Depending on the mutation, it may be sensitive to gamma radiation, so it may be treatable via chemotherapy. Or it may not be sensitive to gamma radiation, but it may be sensitive to something else. One can extrapolate this information and say that the compound may be something that can be used for treating tumors.
This provides a simple system to screen for sensitivity to different drugs, although we have not yet used it for that application.
How does the assay work?
There are two parts to this. One is the molecular biology part, where we make the mutation in a human BRCA2 gene, so we have about 200 kilobases of the human gene cloned in vectors.
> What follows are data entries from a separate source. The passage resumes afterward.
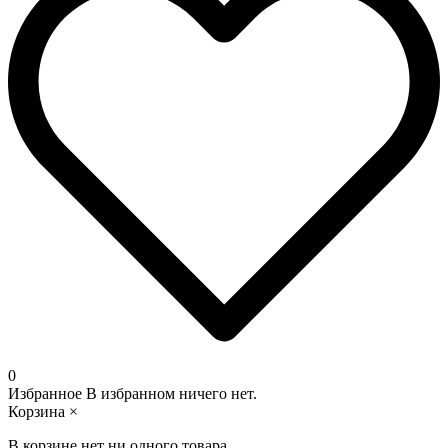
0
Избранное
В избранном ничего нет.
Корзина
×
В корзине нет ни одного товара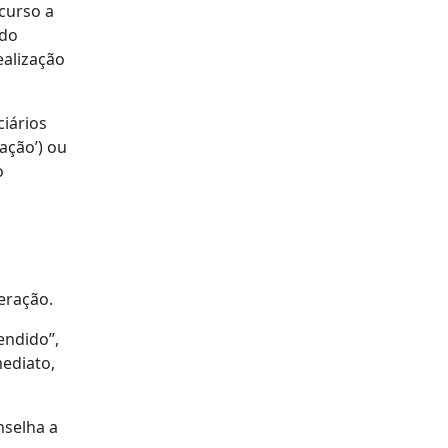
curso a
 do
ealização
ciários
ação’) ou
o
eração.
endido”,
mediato,
nselha a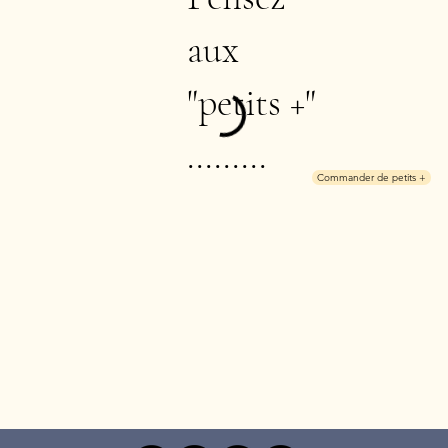
aux
"petits +"
.........
Commander de petits +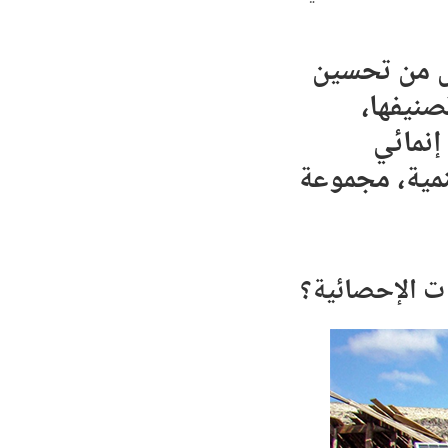
حل من تحسين
صنيفها،
إنمائي
نمية، مجموعة
ات الإحصائية؟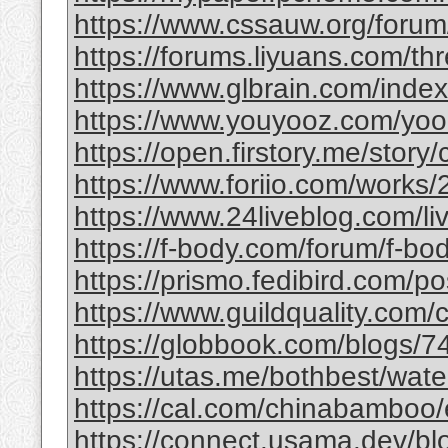
https://www.cssauw.org/forum
https://forums.liyuans.com/t
https://www.glbrain.com/inde
https://www.youyooz.com/yooz/
https://open.firstory.me/story
https://www.foriio.com/works
https://www.24liveblog.com/
https://f-body.com/forum/f-body
https://prismo.fedibird.com/
https://www.guildquality.com
https://globbook.com/blogs/7
https://utas.me/bothbest/water
https://cal.com/chinabamboo/e
https://connect.usama.dev/bl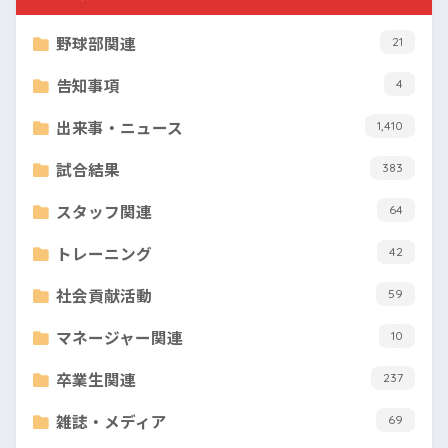
野球部関連
21
告知事項
4
出来事・ニュース
1,410
試合結果
383
スタッフ関連
64
トレーニング
42
社会貢献活動
59
マネージャー関連
10
卒業生関連
237
雑誌・メディア
69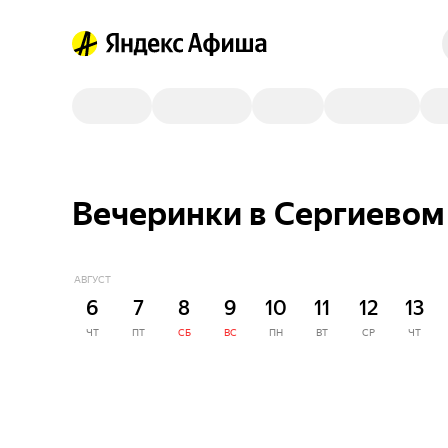
Вечеринки в Сергиевом
АВГУСТ
6
7
8
9
10
11
12
13
ЧТ
ПТ
СБ
ВС
ПН
ВТ
СР
ЧТ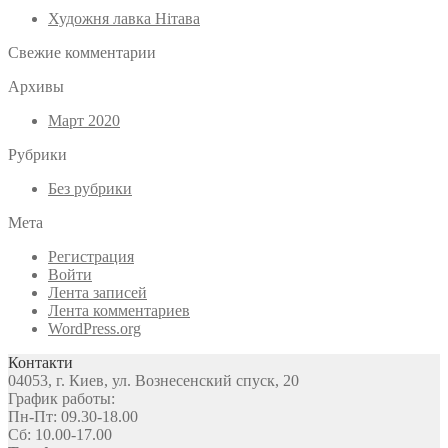
Художня лавка Нітава
Свежие комментарии
Архивы
Март 2020
Рубрики
Без рубрики
Мета
Регистрация
Войти
Лента записей
Лента комментариев
WordPress.org
Контакти
04053, г. Киев, ул. Вознесенский спуск, 20
График работы:
Пн-Пт: 09.30-18.00
Сб: 10.00-17.00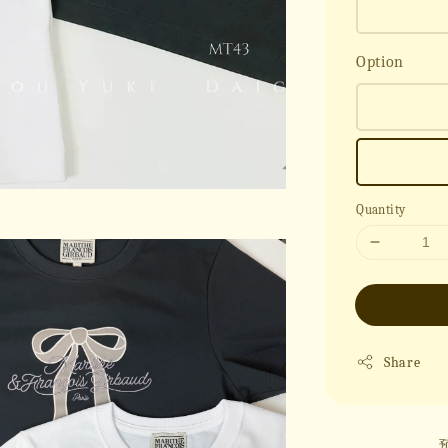
Option
Quantity
Share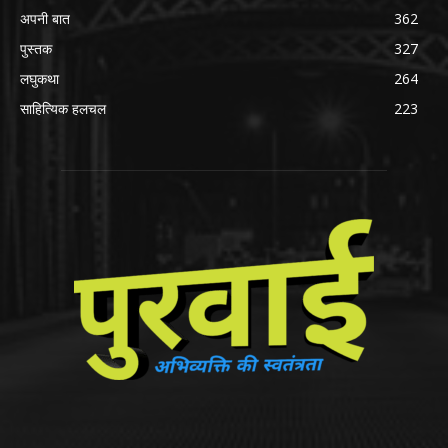
अपनी बात
362
पुस्तक
327
लघुकथा
264
साहित्यिक हलचल
223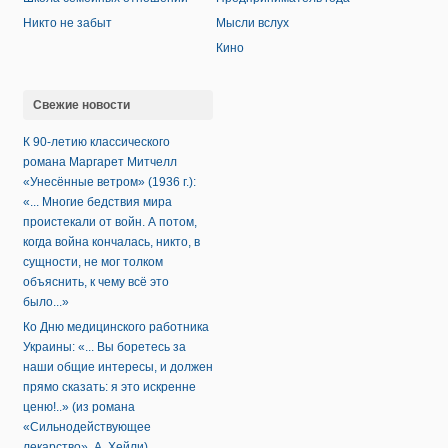
Никто не забыт
Мысли вслух
Кино
Свежие новости
К 90-летию классического
романа Маргарет Митчелл
«Унесённые ветром» (1936 г.):
«... Многие бедствия мира
проистекали от войн. А потом,
когда война кончалась, никто, в
сущности, не мог толком
объяснить, к чему всё это
было...»
Ко Дню медицинского работника
Украины: «... Вы боретесь за
наши общие интересы, и должен
прямо сказать: я это искренне
ценю!..» (из романа
«Сильнодействующее
лекарство», А. Хейли)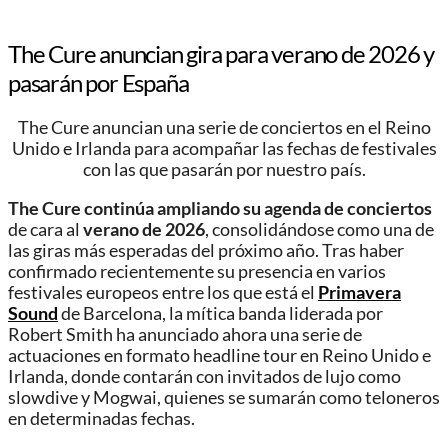
The Cure anuncian gira para verano de 2026 y
pasarán por España
The Cure anuncian una serie de conciertos en el Reino
Unido e Irlanda para acompañar las fechas de festivales
con las que pasarán por nuestro país.
The Cure continúa ampliando su agenda de conciertos
de cara al
verano de 2026
, consolidándose como una de
las giras más esperadas del próximo año. Tras haber
confirmado recientemente su presencia en varios
festivales europeos entre los que está el
Primavera
Sound
de Barcelona, la mítica banda liderada por
Robert Smith ha anunciado ahora una serie de
actuaciones en formato headline tour en Reino Unido e
Irlanda, donde contarán con invitados de lujo como
slowdive y Mogwai, quienes se sumarán como teloneros
en determinadas fechas.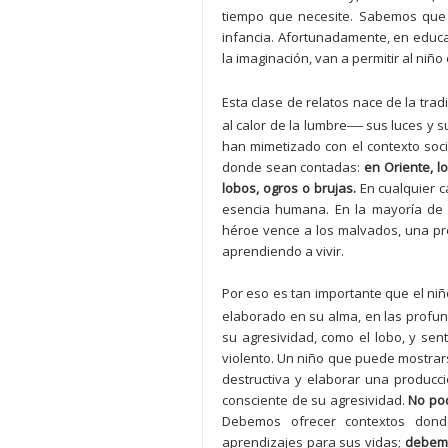
tiempo que necesite. Sabemos que l
infancia. Afortunadamente, en edu
la imaginación, van a permitir al niñ
Esta clase de relatos nace de la tra
—
al calor de la lumbre
sus luces y s
han mimetizado con el contexto soci
donde sean contadas:
en Oriente, 
lobos, ogros o brujas.
En cualquier c
esencia humana. En la mayoría de 
héroe vence a los malvados, una pr
aprendiendo a vivir.
Por eso es tan importante que el ni
elaborado en su alma, en las profu
su agresividad, como el lobo, y sen
violento. Un niño que puede mostrar
destructiva y elaborar una producc
consciente de su agresividad.
No pod
Debemos ofrecer contextos donde
aprendizajes para sus vidas;
debemo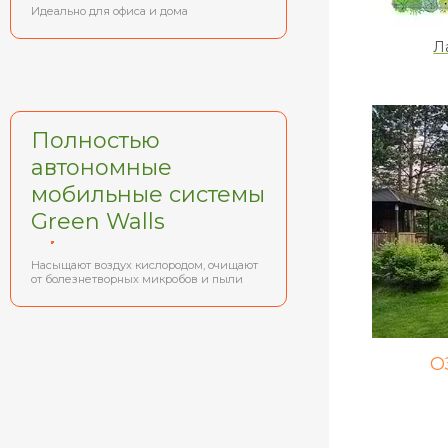
Идеально для офиса и дома
Л
Полностью
автономные
мобильные системы
Green Walls
Насыщают воздух кислородом, очищают
от болезнетворных микробов и пыли
О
Then we make the desired one nucleotide change and go into the tissue culture lab, where we take human genomic DNA and put it into mouse ESCs using electroporation. We select for the cells with this human DNA.
Then we start to screen them against compounds in 96-well plates, and look at the drugs’ effect on cell proliferation. Right now this is done manually, but it can be done via robotics for greater throughput.
Right now we have a limited number of known compounds that we are testing — things such as cisplatin and mitomycin C, to which BRCA2 mutated genes are known to be sensitive. We have not yet used this assay to screen a small compound library.
Are you planning to develop this assay to be done in higher throughput, such as 384- or 1,536-well plates?
At present we are able to do, as I said, three to five mutations in three months, because [we] are doing every step more systematically to see how things are working. Now we are trying to do things in a less systematic way to see if we can reduce the time necessary, and we have reduced the time to two months.
The only reason we have not done it in 384-well plates is that we do not currently have plate readers, although I see no reason that it should not work in 384-well plates.
What is the next step in this work?
Reducing the time necessary to screen the variants against compounds and simplifying the procedure. We would also like to show that this system is not limited to studying BRCA2 variants, but variants of other genes as well, as long as it has an effect on the cell function, such as cellular survival, proliferation, or DNA damage.
We are currently developing a similar system for BRCA1 as a proof of principle that the system can be used for other genes in addition to BRCA2.
It becomes important as we find all of these variants to make sense of them.